Wer gewinnt das Final Four?

Hanning : Für mich sind die Füchse der Favorit!

Das müssen Sie jetzt sagen?

Hanning: Wir haben im vergangenen Jahr gezeigt, dass wir es können. Und wir haben zuletzt so viele schlechte Spiele gezeigt, dass mal wieder zwei gute an der Reihe wären. Das Halbfinale gegen den SC Magdeburg, der eine überragende Bundesligasaison spielt, wird schwer, aber von den vergangenen zehn Spielen haben wir nur eins gegen die Magdeburger verloren.

HSV gewinnt den EHF-Pokal? Nicht auszuschließen!

Nur eine Woche später, am 16. und 17 Mai, folgt das Final Four des EHF-Pokals in Berlin. Das ist auch keine günstige Terminkonstellation.

Hanning : Vier schwere Spiele in neun Tagen sind bei unserem kleinen Kader mit vielen Verletzten sicherlich eine Herausforderung. Vor allem könnte es schwerfallen, sich in kurzer Zeit auf zwei derart wichtige Events zu fokussieren. Im Vorjahr, als wir nach dem Pokalsieg nur Dritter im EHF-Pokal wurden, ist uns das nicht gelungen.

Dann gewinnt der HSV den EHF-Pokal?

Hanning : Das ist nicht auszuschließen.

Wie beurteilen Sie die Entwicklung des Vereins nach den Turbulenzen um die Lizenzvergabe im vergangenen Sommer?

Hanning : Der HSV wurde mächtig durchgeschüttelt, steht jetzt aber wieder fest auf den Füßen. Er hat die Lizenz für die neue Saison ohne Auflagen erhalten. Das zeigt, dass im Verein vernünftig gearbeitet wurde.

Wie beurteilen Sie nach dieser Zäsur die Perspektiven des HSV?

Hanning : Wenn es gelingt, Motivation durch Identifikation zu schaffen, man keine Luftschlösser baut, dann werden die Hamburger wieder Spaß an ihren Handballern haben. Die Bundesliga braucht den HSV, Handball gehört in die Großstädte.

Ausgerechnet Berlin und Hamburg, die beiden größten deutschen Städte, haben Schwierigkeiten, ausreichend Sponsoren für den Bundesliga-Handball zu finden.
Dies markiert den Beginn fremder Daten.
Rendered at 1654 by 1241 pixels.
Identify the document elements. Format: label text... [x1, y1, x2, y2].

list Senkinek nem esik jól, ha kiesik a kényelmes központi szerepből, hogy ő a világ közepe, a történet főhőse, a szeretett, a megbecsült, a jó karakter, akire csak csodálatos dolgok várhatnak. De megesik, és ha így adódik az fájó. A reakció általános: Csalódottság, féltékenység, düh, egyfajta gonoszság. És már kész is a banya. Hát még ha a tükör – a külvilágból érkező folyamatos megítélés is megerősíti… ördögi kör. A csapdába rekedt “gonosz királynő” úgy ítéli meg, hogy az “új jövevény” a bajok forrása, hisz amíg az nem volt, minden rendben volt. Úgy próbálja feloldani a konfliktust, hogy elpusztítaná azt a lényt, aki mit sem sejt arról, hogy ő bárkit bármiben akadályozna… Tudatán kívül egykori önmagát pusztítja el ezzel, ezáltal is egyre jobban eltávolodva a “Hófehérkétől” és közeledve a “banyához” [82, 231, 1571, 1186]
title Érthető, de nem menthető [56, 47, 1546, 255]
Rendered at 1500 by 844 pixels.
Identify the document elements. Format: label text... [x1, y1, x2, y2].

Hanning : Die Situation ist in beiden Städten ähnlich: Wir Handballer stehen nicht nur in Konkurrenz zu Spitzenclubs aus anderen Sportarten, sondern auch in Konkurrenz zur Kultur und zahlreichen weiteren gesellschaftlichen Events. Die Füchse werden mit einem Etat von fünf Millionen Euro nicht in den Titelkampf der Handball-Bundesliga eingreifen können, wir sind jedoch in der Lage, eine wichtige Rolle in der Liga zu spielen und fähig, unser Publikum gut zu unterhalten. Ähnliche Ansprüche könnte der HSV haben.

Welche Unterstützung darf Hamburg vom Deutschen Handballbund für seine Olympiabewerbung erwarten?

Hanning : Jede denkbare. Wir wollen, dass Hamburg, nachdem es schon Berlin ausgeschaltet hat, sich auch international durchsetzt und die Spiele 2024 bekommt. Was wir dafür tun können, werden wir tun.

In Deutschland wird 2017 die Handball-WM der Frauen stattfinden, 2019 zusammen mit Dänemark die WM der Männer. Wird Hamburg ein zentraler Austragungsort dieser Titelkämpfe?

Hanning : Hierzu gibt es – wie mit anderen Bewerbern – intensive Gespräche. Aber den Standort Hamburg zu stärken muss auch die Aufgabe des Deutschen Handballbundes sein.